Proof of $x*0=0$ is invalid?

Question

My professor told me today that while my logic was good and all my steps after the assumption were correct, my argument was invalid because I was assuming what I want to prove. I don't see how. Neither do any of my peers. If someone could explain it to me, I would be greatly appreciative.

Using the axioms of ring theory, prove $b*0 = 0$.

First, I proved that 0*1 = 0. Then I did the following.

$Proof$: Suppose $a*b=a $ for all $b \in \mathbb{R}$. (This is where he said I made the error)

By Additive Identity we have $(a+0)*b = a$.

By Distribitive Property we have $a*b + 0*b = a$.

By assumption, $a*b = a$, so we have $a+ 0*b = a$.

So $(-a)+a+0*b = (-a)+a$. By Associativity, we have $(-a+a)+0*b = (-a+a)$.

Then, $0+0*b = 0$ by Additive Inverses.

So $0*b = 0$ by Additive Identity.

By Commutativity of Multiplication, $0*b = b*0$, so $b*0 = 0$.

As I have been taught, we are allowed to make a basic assumption when writing proofs and then see what follows. What I have done is prove the following statement.

If $a*b =a$, $\forall b \in \mathbb{R} $, then $a=0$.

I don't see how this is different than the hint we were given: If $a+b=a,$ then $b=0.$ In both cases, we are allowed to assume the if statement is true and then show that the result follows. After talking to a lot of my peers, we are all of the same mind. I think we would all benefit from a discussion as to why we cannot do this.

Answer 1

You didn't show the asked property, all you've said is if there is an element "a" with such property then this element must be zero.

Here is a simple proof of it in terms of basic ring properties:

$$b\cdot 0 = b(0 + 0)= b\cdot 0 + b\cdot 0$$ $$\implies -(b\cdot 0) + b\cdot 0 = (-(b\cdot 0) + b\cdot 0) + b\cdot 0$$ $$\implies 0 = 0 + b\cdot 0= b\cdot 0$$ $$\implies 0=b \cdot 0$$

Answer 2

$b*0=b*(1-1)=b*1-b*1=b-b=0$

Long: Let $b \in \mathbb R$. Consider $b*0$. By additive identity, and inverses, we have that $0=1 + (-1)=1-1$. By distribution, we have that $b*0=b*1-b*1$ This of course simplifies to $b-b$ and by the additive inverse property, $b-b=0$ forgive me if I'm assuming anything that your prof wouldn't allow, but I'm pretty sure I appealed only to axioms and definitions.

Answer 3

You got already two good answers, so I will concentrate on your statement:

As I have been taught, we are allowed to make a basic assumption when writing proofs and then see what follows.

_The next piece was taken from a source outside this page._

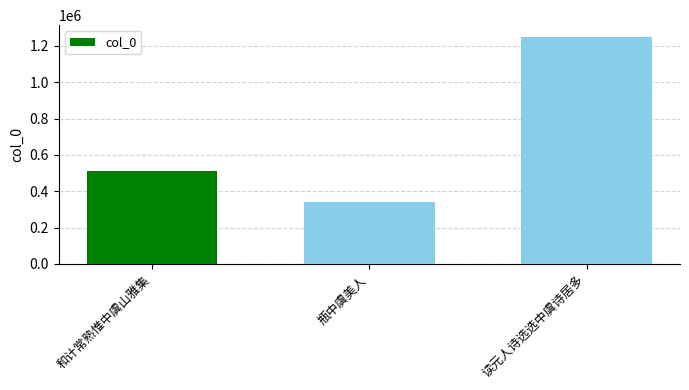

What position from the left is 和计常熟惟中虞山雅集?

1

A split second after I read this, I burst into laughter (pardon me), because I imagined the following surreal scene:

The prof. says: Ok you have to prove that the axioms imply the conclusion ($A \implies C$), but since you are all new to this game of proving, I will allow you to add one extra statement of your choice, to help you find the proof. But just one, and make sure it is not too outrageous.

:-)

Now I am sure your prof. did not say or mean that. So perhaps there was a miscommunication somewhere. Anyway it appears that you were not given some rudiments of proof theory, so let me show you what you did and why it was not correct.

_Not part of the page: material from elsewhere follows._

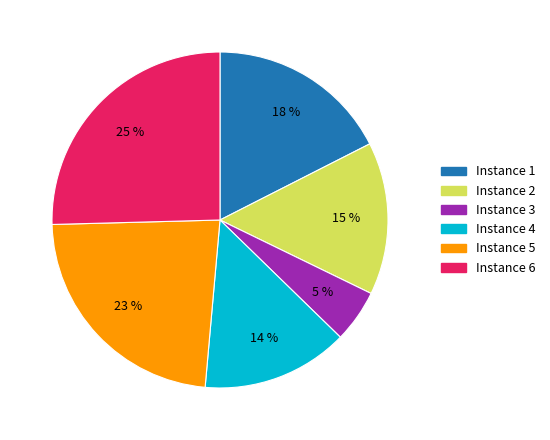

To the nearest percent, what is the average slice percentage?

17%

Let's say that you are given the task to prove $A \implies C$ (the axioms imply the conclusion) and in the course of the proof you add - ie you assume - some auxiliary statements (Aux). Then you impeccably proceed with your proof and show that $C$ is true. Now what have you done? Have you really proved that $A \implies C$? No! What you have proved is simply $(A \& Aux) \implies C$. This reads: if A is true and Aux is true, then C is true. This is exactly what you did.

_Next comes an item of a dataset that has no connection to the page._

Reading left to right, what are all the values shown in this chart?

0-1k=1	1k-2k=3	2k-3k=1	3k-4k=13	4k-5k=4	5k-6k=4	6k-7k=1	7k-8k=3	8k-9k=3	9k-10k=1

Another, logically equivalent, way to describe what you did is that you proved $A \implies (Aux \implies C)$ which reads: if A is true then, if Aux is also true then C is true.

As you see this theorem is much weaker than the one you were given to prove originally.

Now the question is: can we salvage (that is reinforce) a proof that assumes Aux, so that we can correctly say that we proved $A \implies C$? Yes, if we can prove that $A \implies Aux$. In this way we have shown that Aux is not an extravagant claim, but that it is simply a consequence of the axioms A. In your case Aux is $a*b=a$ is very close to C ($b*0=0$) so proving $A \implies Aux$ is probably as tough as proving $A \implies C$ and not worth the effort. So in your case this strategy is not useful.